LibGuides: Research Data and Reproducibility: Sharing Data

Preparing to share

Effective data sharing requires it to be organized, well-documented, and appropriately preserved. Human subjects research requires the informed consent of study participants to share data. Make sure data sharing was mentioned in your IRB and informed consent forms. It is also crucial to de-identify data prior to sharing to reduce the risk of identifying individuals in datasets.

Guidance on the HIPAA Privacy Rule in Research
Details the HIPAA Privacy Rule, which outlines the circumstances under which covered entities may use or disclose protected health information for research.
Preparing raw clinical data for publication
Many peer reviewed journals now require authors to be prepared to share their raw, unprocessed data with other scientists or state the availability of raw data in published articles, but little information on how such data should be prepared for sharing has emerged. Iain Hrynaszkiewicz and colleagues propose a minimum standard for de-identifying datasets to ensure patient privacy when sharing clinical research data in this article from the BMJ.
J-PAL Guide to De-Identifying Data
Researchers who plan to publish data on human subjects should take careful steps to protect the confidentiality of study participants through data de-identification—a process that reduces the risk of re-identifying individuals within a given dataset. This guide provides further details on the de-identification process, including various procedures for de-identifying a dataset, a list of common identifiers that need to be reviewed, and sample code that can be used to de-identify data intended for publication.
Guide for De-identifying Qualitative Research
A guide from the Qualitative Data Repository that discusses different types of potential identifiers and how to deal with them when sharing research data.

When you share your data, you need to choose a license. A license tells others exactly how they can use your data and how to give you credit.

Licensing data is different from licensing other open access materials. Because datasets are often combined, reused, and built from many sources, requiring detailed attribution can quickly become complicated and it can make your data harder to reuse. To avoid these issues, many researchers choose a license that doesn’t require attribution, such as CC0 or the Open Data Commons Public Domain Dedication and License (PDDL). These licenses make it easier for others to reuse your data without legal uncertainty.

The resources linked below can help you understand what needs to be considered when licensing your data.

Contact Technology Transfer if you have intellectual property questions about your data.

Contact the Library if you have questions about specific licenses.

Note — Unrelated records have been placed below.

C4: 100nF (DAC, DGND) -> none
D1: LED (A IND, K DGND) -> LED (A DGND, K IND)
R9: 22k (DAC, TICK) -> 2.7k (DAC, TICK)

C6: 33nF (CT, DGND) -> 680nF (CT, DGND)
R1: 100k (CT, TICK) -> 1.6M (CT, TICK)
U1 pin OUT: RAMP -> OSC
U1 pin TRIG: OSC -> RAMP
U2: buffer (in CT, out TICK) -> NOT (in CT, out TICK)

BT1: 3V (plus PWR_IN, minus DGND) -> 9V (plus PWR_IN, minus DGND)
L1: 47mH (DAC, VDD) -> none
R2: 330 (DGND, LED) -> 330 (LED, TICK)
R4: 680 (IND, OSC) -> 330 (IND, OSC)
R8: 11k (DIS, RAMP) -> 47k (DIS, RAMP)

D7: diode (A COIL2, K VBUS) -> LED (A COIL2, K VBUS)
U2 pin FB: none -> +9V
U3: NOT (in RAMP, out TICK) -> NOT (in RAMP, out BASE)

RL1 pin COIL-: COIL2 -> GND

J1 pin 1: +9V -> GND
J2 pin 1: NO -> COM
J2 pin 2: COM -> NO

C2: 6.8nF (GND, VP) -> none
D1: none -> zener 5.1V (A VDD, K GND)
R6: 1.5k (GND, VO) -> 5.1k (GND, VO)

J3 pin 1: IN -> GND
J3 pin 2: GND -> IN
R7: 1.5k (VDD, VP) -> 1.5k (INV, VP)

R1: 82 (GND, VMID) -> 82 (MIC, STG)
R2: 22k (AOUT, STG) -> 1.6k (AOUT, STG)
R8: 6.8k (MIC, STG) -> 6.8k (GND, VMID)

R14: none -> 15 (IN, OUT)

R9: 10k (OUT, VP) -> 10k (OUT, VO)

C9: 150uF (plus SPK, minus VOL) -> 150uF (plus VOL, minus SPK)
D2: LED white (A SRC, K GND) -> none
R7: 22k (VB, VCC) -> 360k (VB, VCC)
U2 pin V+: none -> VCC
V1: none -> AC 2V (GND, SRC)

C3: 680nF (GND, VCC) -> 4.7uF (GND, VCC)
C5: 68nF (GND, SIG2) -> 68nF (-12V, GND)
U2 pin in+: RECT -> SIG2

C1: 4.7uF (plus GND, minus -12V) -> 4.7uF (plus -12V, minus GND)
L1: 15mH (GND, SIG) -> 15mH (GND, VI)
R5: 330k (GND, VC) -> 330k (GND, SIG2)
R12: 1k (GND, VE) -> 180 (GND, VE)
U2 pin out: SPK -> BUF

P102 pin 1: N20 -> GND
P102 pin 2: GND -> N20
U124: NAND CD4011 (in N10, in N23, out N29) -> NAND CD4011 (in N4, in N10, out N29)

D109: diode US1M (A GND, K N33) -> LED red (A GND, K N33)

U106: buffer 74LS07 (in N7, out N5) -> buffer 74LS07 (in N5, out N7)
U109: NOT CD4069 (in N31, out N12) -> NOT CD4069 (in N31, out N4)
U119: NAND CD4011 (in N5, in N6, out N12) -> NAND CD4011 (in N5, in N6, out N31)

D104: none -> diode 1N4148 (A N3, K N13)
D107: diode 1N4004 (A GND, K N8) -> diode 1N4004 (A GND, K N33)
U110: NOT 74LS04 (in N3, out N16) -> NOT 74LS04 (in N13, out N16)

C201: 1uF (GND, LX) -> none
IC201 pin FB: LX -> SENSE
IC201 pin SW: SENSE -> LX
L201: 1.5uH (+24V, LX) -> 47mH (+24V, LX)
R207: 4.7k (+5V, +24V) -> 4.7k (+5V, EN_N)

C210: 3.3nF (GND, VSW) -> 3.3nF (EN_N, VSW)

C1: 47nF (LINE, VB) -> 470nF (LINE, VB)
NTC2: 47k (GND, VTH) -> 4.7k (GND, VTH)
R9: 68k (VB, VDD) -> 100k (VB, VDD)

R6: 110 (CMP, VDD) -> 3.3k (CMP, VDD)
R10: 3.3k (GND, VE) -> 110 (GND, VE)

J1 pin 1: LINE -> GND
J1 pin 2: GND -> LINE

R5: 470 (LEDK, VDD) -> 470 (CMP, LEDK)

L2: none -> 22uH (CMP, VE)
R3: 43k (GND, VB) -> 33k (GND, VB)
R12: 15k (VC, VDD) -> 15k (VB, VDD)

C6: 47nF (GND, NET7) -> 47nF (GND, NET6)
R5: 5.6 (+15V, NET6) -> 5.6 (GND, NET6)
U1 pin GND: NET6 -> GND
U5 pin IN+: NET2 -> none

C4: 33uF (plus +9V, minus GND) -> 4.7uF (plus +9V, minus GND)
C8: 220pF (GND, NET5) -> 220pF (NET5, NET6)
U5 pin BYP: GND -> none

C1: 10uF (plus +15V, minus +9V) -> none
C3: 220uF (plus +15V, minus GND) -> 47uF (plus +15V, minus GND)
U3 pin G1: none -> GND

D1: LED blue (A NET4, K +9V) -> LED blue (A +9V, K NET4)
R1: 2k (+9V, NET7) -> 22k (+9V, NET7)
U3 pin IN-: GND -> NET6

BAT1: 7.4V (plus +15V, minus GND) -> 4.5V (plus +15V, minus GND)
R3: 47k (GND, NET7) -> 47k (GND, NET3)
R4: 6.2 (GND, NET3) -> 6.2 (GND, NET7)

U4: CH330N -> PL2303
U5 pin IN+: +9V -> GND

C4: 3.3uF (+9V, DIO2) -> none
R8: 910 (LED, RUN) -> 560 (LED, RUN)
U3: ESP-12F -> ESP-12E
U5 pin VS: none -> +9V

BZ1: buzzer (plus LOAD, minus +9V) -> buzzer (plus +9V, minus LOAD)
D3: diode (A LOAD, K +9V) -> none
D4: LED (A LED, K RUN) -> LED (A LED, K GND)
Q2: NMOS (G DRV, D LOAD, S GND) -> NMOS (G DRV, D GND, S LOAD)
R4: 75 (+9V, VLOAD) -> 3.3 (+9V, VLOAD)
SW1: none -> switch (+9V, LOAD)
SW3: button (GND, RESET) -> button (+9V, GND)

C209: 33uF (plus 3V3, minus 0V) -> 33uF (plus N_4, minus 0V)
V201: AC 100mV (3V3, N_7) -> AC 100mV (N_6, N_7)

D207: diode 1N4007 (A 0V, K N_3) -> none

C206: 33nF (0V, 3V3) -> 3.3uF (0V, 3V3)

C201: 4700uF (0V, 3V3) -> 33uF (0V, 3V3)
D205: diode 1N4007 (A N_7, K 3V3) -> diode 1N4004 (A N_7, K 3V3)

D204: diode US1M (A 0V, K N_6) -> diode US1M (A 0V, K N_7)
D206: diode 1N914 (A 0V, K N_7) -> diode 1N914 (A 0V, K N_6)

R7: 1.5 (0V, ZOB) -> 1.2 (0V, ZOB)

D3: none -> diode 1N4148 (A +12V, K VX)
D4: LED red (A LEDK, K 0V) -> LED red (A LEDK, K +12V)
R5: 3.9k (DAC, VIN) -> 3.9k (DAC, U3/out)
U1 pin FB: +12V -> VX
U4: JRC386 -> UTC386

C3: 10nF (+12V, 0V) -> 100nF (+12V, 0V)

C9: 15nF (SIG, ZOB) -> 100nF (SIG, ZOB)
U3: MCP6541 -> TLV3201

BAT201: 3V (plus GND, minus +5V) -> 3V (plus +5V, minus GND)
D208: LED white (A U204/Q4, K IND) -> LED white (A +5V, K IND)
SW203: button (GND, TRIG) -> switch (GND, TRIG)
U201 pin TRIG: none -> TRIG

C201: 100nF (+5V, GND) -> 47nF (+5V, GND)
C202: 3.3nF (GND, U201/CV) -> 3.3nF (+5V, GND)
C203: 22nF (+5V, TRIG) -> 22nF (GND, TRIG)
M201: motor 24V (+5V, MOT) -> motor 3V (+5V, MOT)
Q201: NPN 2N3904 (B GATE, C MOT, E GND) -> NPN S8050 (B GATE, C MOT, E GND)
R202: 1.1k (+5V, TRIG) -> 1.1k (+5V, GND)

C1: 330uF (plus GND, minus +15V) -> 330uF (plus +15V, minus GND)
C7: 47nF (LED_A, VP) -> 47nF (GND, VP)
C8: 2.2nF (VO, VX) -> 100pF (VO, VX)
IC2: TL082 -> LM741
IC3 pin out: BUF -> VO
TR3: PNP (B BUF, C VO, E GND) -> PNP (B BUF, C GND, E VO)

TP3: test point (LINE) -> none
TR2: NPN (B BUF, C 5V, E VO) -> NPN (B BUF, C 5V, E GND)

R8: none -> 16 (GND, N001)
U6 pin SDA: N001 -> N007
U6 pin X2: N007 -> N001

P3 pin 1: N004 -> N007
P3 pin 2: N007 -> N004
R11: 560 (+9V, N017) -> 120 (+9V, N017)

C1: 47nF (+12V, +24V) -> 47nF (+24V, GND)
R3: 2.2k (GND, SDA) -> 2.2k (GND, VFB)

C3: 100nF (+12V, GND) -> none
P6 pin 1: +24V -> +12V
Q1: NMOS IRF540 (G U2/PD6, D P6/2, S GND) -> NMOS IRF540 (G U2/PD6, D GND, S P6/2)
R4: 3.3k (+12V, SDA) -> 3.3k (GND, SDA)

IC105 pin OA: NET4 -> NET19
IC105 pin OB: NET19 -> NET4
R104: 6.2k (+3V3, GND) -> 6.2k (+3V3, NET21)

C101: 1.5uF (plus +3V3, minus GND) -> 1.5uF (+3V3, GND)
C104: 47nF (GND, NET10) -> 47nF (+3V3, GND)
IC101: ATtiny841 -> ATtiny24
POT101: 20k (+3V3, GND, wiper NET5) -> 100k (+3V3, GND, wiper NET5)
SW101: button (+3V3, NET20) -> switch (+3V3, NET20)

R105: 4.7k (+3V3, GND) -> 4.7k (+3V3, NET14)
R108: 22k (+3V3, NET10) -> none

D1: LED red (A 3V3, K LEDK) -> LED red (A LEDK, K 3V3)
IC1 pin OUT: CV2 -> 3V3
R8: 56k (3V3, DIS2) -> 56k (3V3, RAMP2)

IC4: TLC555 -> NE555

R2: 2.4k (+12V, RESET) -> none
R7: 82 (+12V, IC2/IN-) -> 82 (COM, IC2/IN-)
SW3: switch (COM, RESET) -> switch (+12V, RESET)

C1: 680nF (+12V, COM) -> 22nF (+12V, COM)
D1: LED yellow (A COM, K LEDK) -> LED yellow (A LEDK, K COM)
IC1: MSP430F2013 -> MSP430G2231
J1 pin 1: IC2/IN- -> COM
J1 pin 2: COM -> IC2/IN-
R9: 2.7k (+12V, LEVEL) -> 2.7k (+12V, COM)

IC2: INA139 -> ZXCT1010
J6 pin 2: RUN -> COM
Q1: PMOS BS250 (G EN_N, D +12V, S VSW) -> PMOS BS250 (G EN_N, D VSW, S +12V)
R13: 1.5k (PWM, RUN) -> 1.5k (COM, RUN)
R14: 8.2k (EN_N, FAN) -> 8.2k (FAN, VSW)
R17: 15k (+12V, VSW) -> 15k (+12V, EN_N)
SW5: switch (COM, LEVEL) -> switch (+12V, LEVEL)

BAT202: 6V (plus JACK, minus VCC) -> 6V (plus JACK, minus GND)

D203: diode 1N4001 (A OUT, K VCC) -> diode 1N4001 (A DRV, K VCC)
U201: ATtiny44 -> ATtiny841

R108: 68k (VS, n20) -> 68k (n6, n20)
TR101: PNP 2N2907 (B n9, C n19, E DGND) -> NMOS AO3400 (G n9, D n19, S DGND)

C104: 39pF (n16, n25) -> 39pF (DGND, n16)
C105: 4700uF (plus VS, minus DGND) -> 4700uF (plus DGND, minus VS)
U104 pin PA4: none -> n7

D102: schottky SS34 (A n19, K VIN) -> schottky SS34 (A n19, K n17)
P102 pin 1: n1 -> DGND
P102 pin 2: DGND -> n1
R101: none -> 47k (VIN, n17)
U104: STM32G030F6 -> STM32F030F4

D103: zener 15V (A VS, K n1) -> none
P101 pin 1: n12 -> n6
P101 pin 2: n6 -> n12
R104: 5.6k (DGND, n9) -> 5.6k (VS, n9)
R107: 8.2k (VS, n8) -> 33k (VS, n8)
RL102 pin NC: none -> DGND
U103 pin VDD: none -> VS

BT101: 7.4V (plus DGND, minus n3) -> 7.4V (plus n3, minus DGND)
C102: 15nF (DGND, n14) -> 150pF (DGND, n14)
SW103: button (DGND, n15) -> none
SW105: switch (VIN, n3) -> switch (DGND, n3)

Licensing Open Data: Resources and Practices
A very thorough discussion of data licensing by Peri Weisberg of DataSF.
DCC: How to License Research Data
This detailed guide from the Digital Curation Centre (DCC) covers the rationale for licensing data, licensing concepts, types of licenses, and mechanisms for licensing data.

Open Data Commons
Open Data Commons is the home of a set of legal tools and licenses to help you publish, provide and use open data.
Public Domain tools from Creative Commons
Information about CC0 and the Public Domain Mark, two popular ways to identify datasets in the public domain.

Where can data be shared?

Domain Specific Repositories

The NIH supports a large number of domain-specific data sharing repositories. These repositories are described in two lists: one for repositories that allow open submission and access and one for repositories that may restrict submission and access to specific researchers. If available, best practices and many policies dictate that data should be shared via domain-specific repositories.

Generalist Repositories

The repositories listed below accept datasets from all research disciplines and are appropriate when a domain-specific repository does not exist. They also accept deposits of other scholarly outputs, such as preprints and software. Consider consulting with generalist repository comparison chart produced by the NIH to help you decide which repository is right for your data. The Library also offers data sharing consultations where you can receive expert guidance on where to share your data!

Zenodo: general-purpose open-access repository operated by CERN. It allows researchers to deposit research papers, datasets, research software, reports, and many other types of research outputs.
Figshare: online open access repository where researchers can preserve and share their research outputs, including figures, datasets, images, and videos. It is free to upload content and free to access.
Open Science Framework (OSF): open source software project that facilitates open collaboration in science research. It can be used for both research data management and research project management.
Harvard Dataverse: free data repository open to all researchers from any discipline, both inside and outside of the Harvard community, where you can share, archive, cite, access, and explore research data.
Mendeley Data: open repository for sharing research data and a search engine that indexes both domain-specific and cross-domain data repositories.
Dryad: international open-access repository of research data. It is free to access, but submission may involve a Data Publishing Charge (DPC).
Vivli: global clinical research data sharing platform from the Center for Global Clinical Research Data.